### Exercise instructions
From the line containing "[331,826,403,838] comparisons). ->" to the line containing "[178,624,197,633] and -> (343, 383) none" in the entries below, reproduce every line exactly, ends included. Nothing else belongs in the copy, and no pictures.

-------- Listed entries

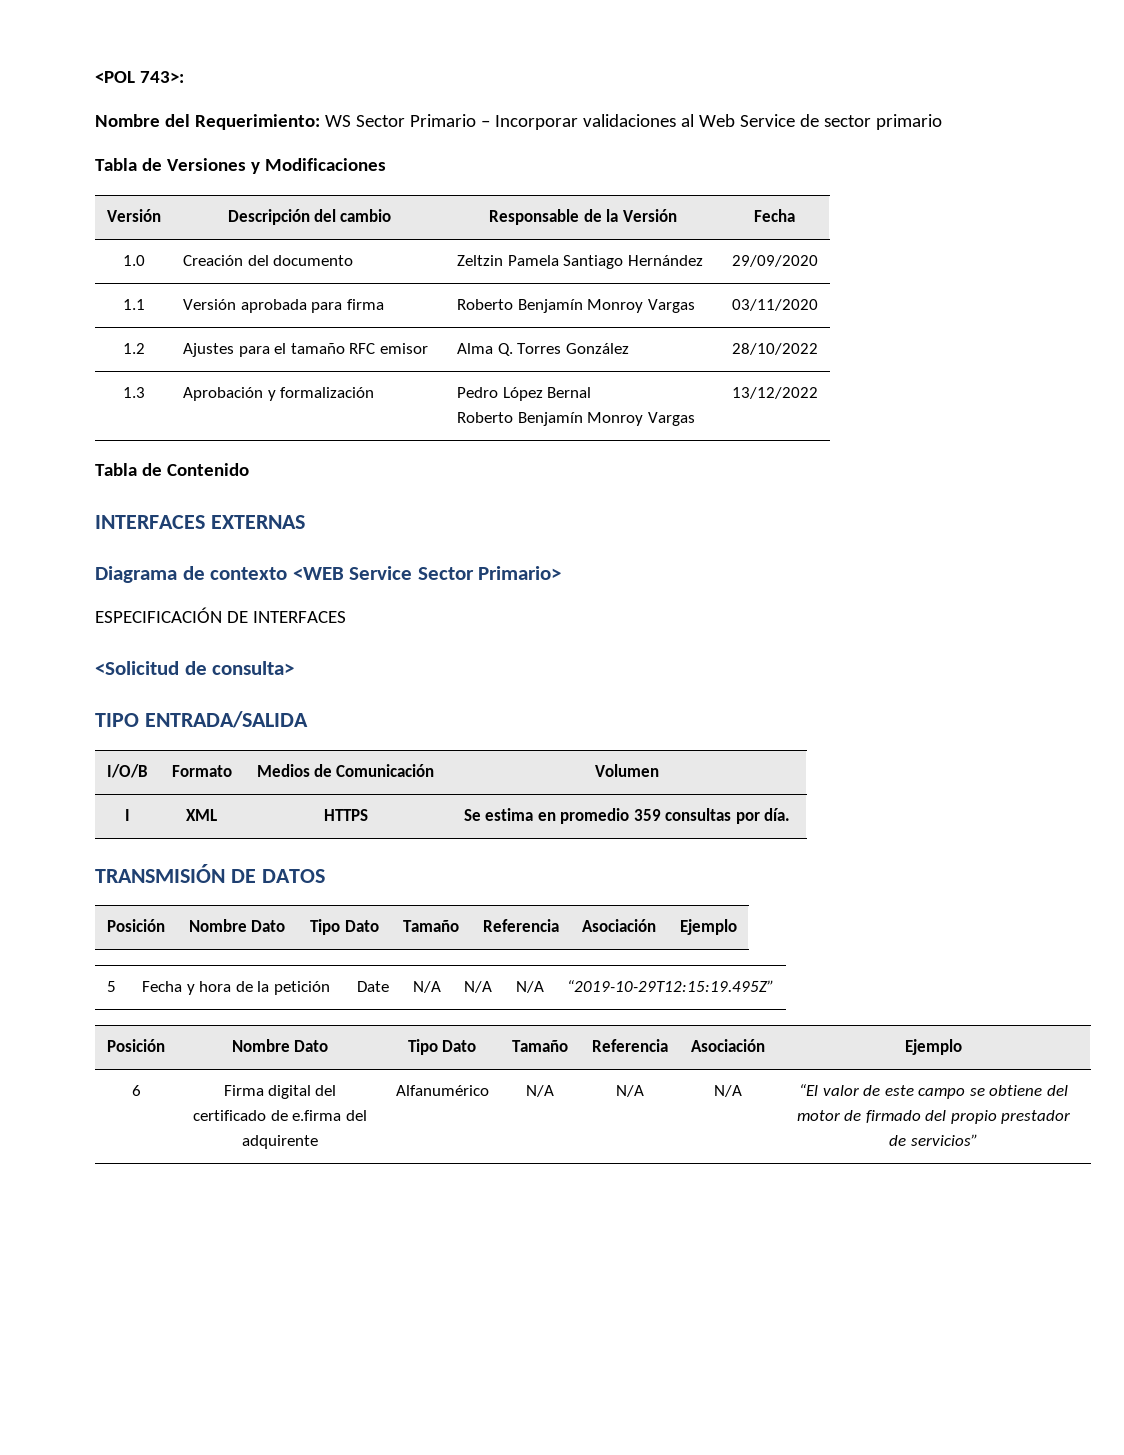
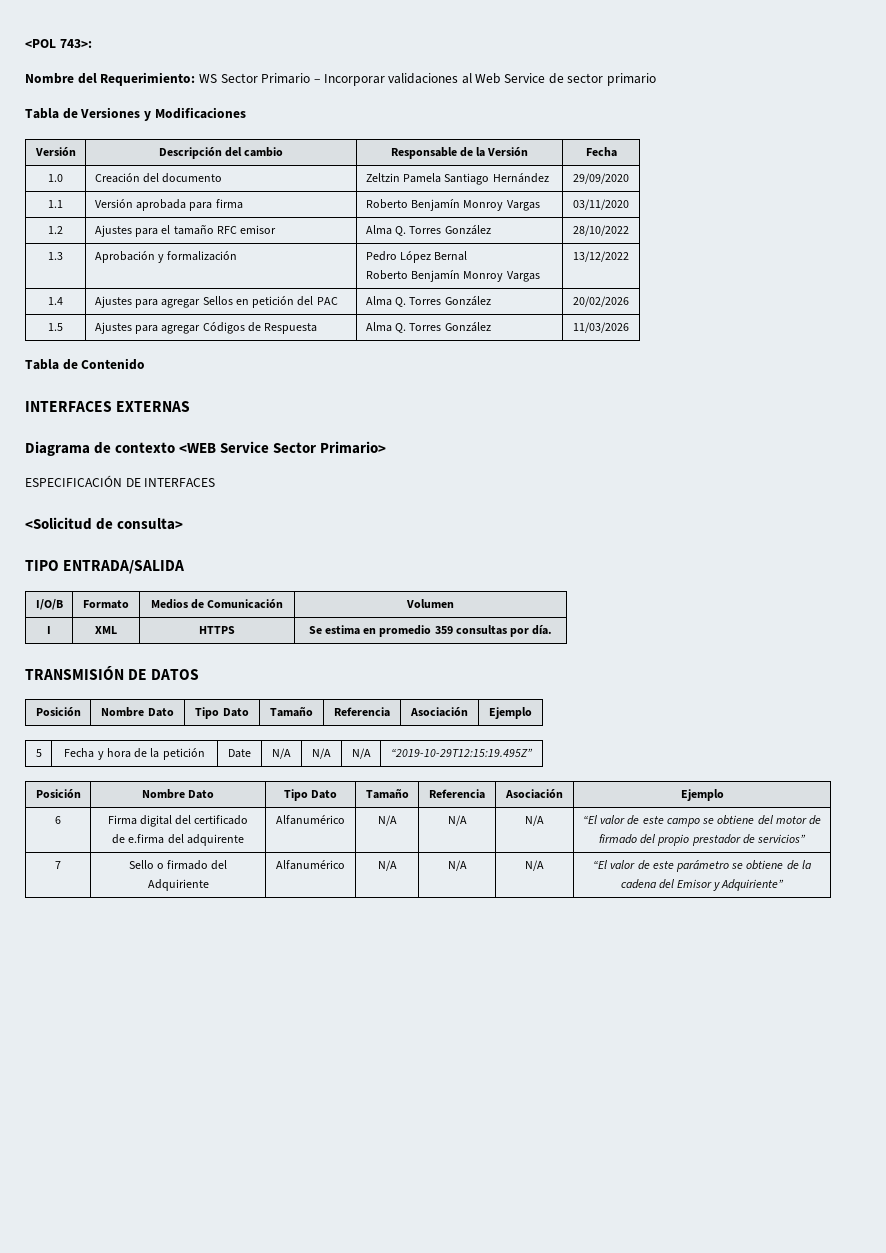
(818, 393) none -> [48,297,63,305] [94,296,338,308] [365,296,491,307] [573,296,629,307] [48,323,63,331] [94,322,318,334] [365,322,491,333] [573,322,629,333] // 1.4 | Ajustes para agregar Sellos en petición del PAC | Alma Q. Torres González | 20/02/2026 // 1.5 | Ajustes para agregar Códigos de Respuesta | Alma Q. Torres González | 11/03/2026
(978, 1140) none -> [55,861,61,869] [128,860,228,870] [147,879,209,891] [276,860,345,870] [377,860,397,871] [447,860,467,871] [525,860,544,871] [593,860,812,872] [620,879,785,891] // 7 | Sello o firmado del Adquiriente | Alfanumérico | N/A | N/A | N/A | “El valor de este parámetro se obtiene de la cadena del Emisor y Adquiriente”

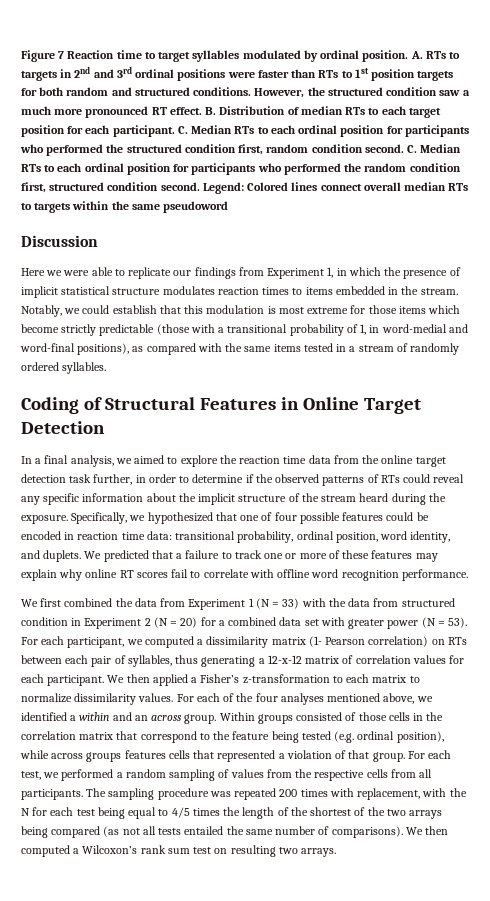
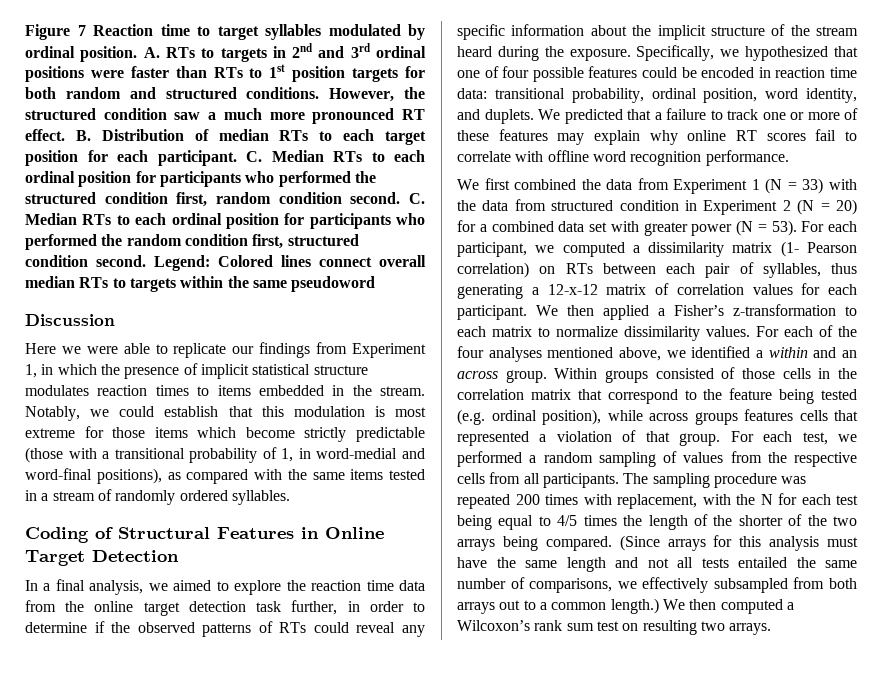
[310,807,352,816] shortest -> [738,515,783,526] shorter
[51,826,120,838] compared (as -> [545,535,858,551] [457,557,638,572] compared. (Since arrays for this analysis must have the same length and
[331,826,403,838] comparisons). -> [529,577,857,593] [457,598,659,614] comparisons, we effectively subsampled from both arrays out to a common length.)

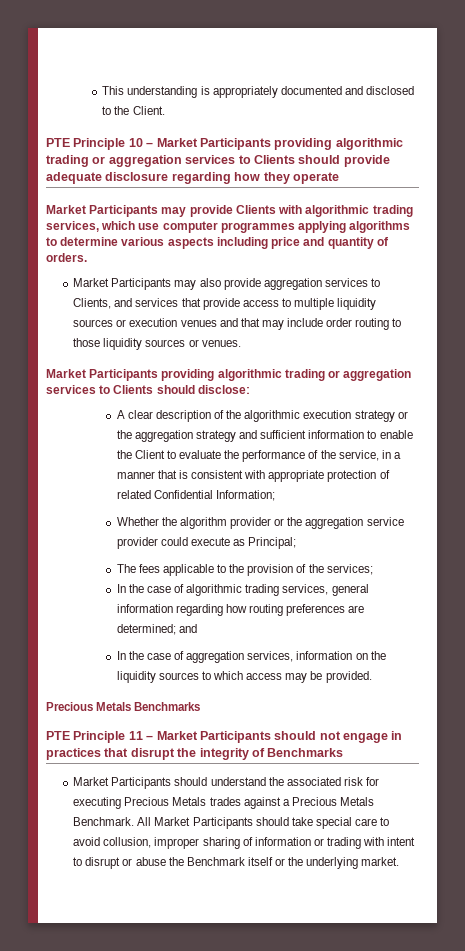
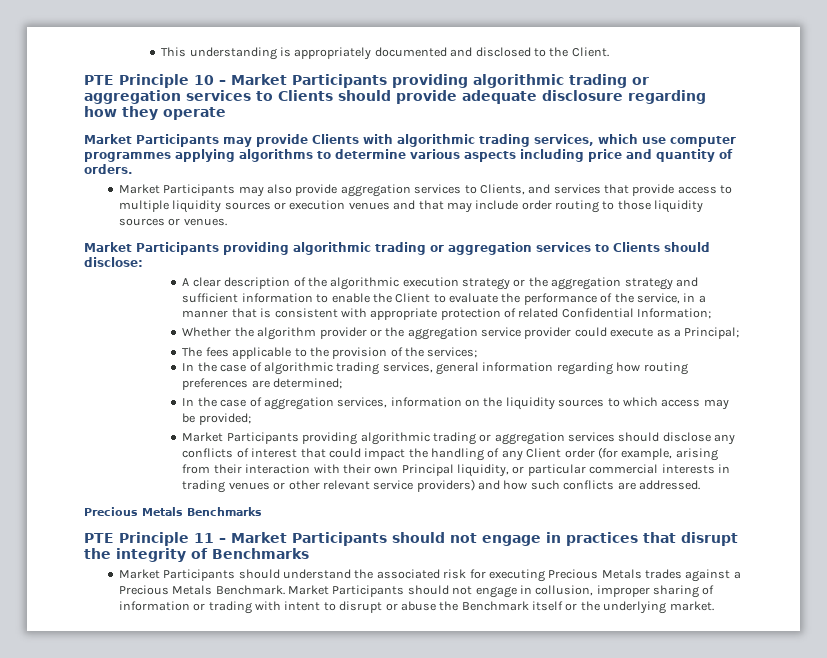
(246, 542) none -> [673,329,681,337] a
[178,624,197,633] and -> (343, 383) none
[325,671,372,683] provided. -> [198,413,251,425] [182,432,736,445] [182,447,718,461] [182,464,730,477] [182,479,700,493] provided; // Market Participants providing algorithmic trading or aggregation services should disclose any conflicts of interest that could impact the handling of any Client order (for example, arising from their interaction with their own Principal liquidity, or particular commercial interests in trading venues or other relevant service providers) and how such conflicts are addressed.
[137,817,390,829] [73,837,101,846] All Market Participants should take special care to avoid -> [288,585,532,598] Market Participants should not engage in

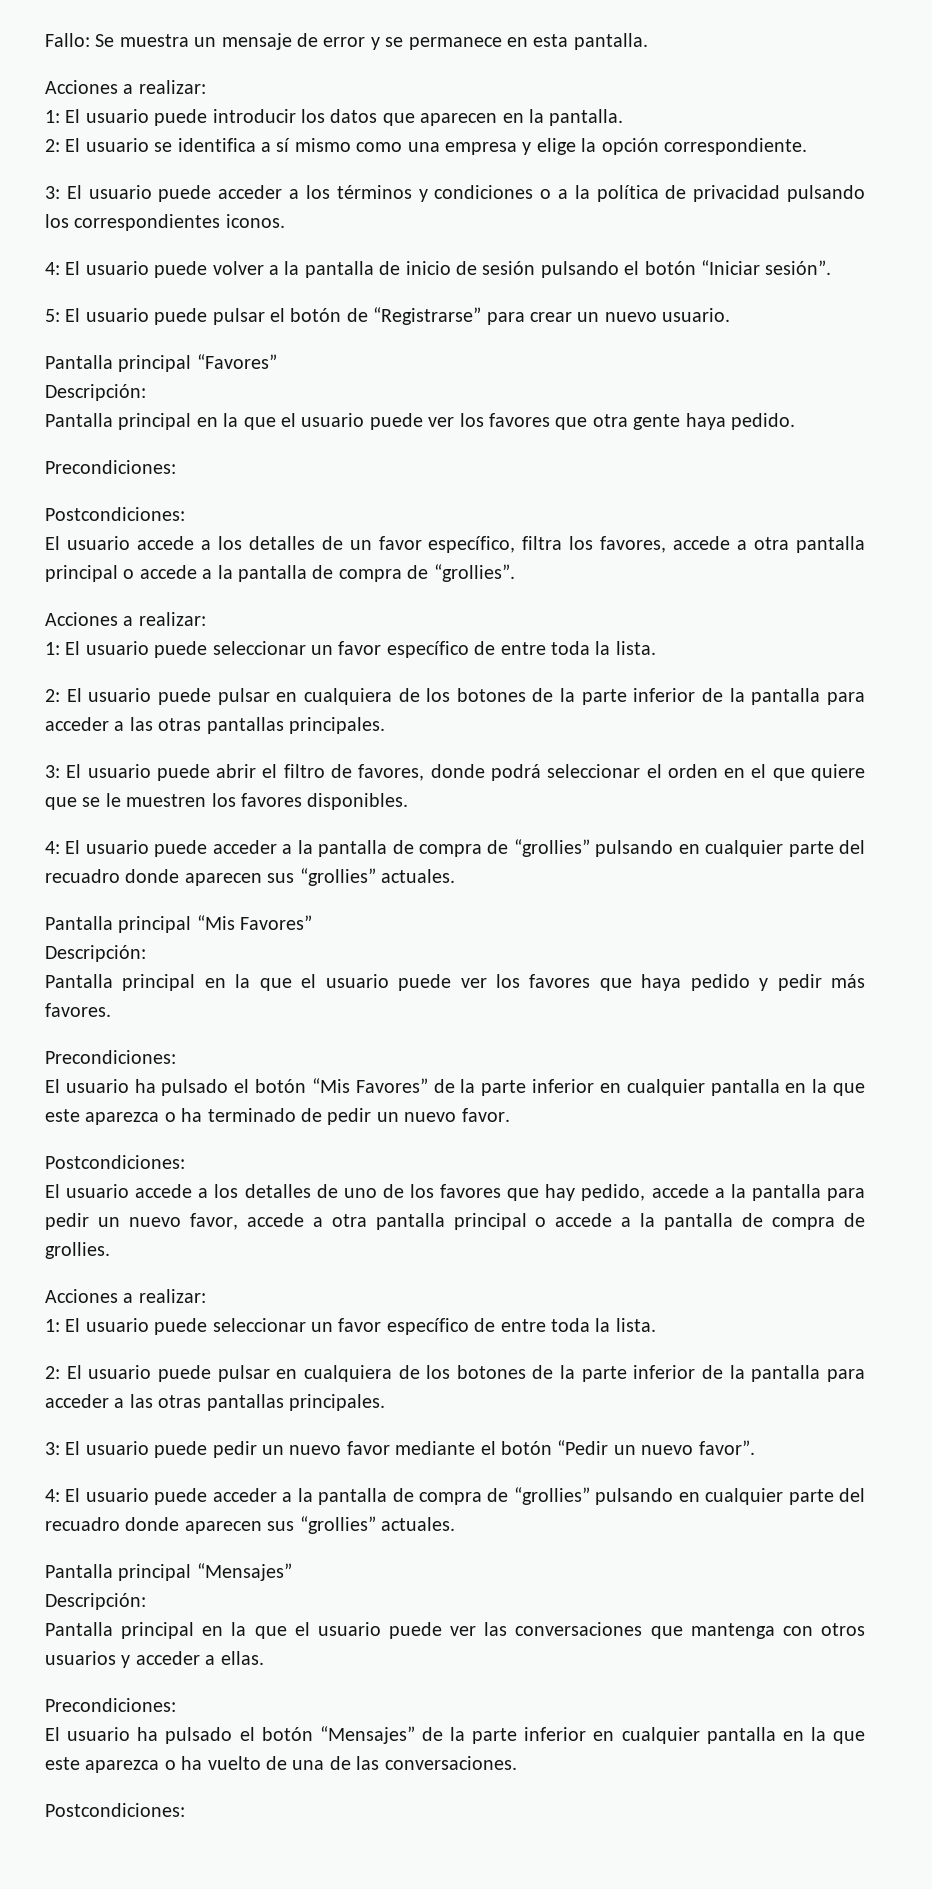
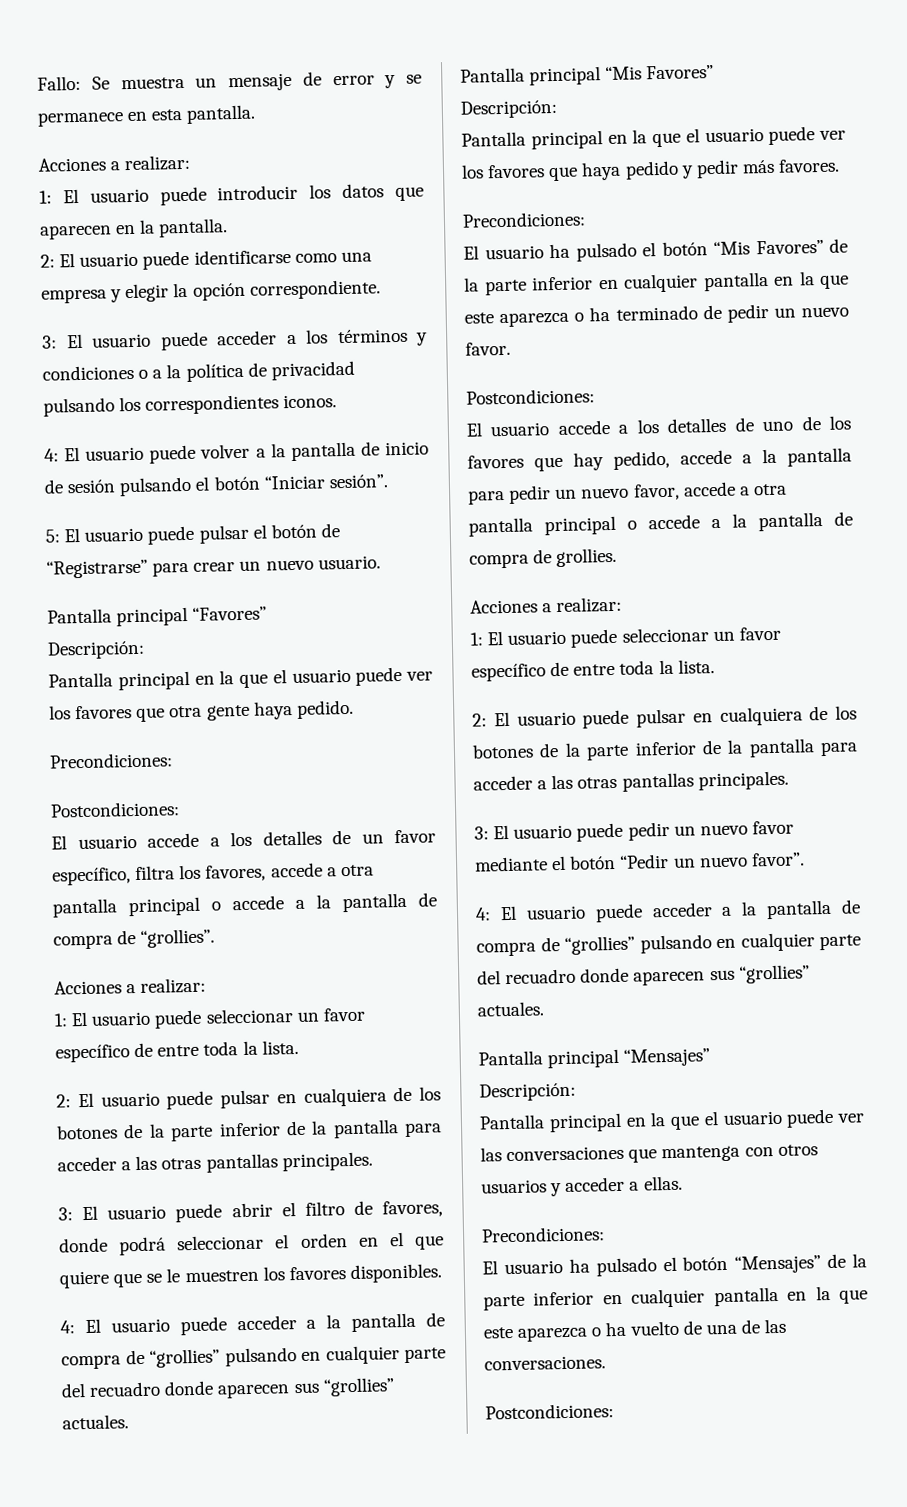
[154,138,351,152] se identifica a sí mismo -> [142,248,291,270] puede identificarse
[536,138,576,155] elige -> [125,283,170,303] elegir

----------------

### Exercise output
[331,826,403,838] comparisons). -> [529,577,857,593] [457,598,659,614] comparisons, we effectively subsampled from both arrays out to a common length.)

(246, 542) none -> [673,329,681,337] a
[178,624,197,633] and -> (343, 383) none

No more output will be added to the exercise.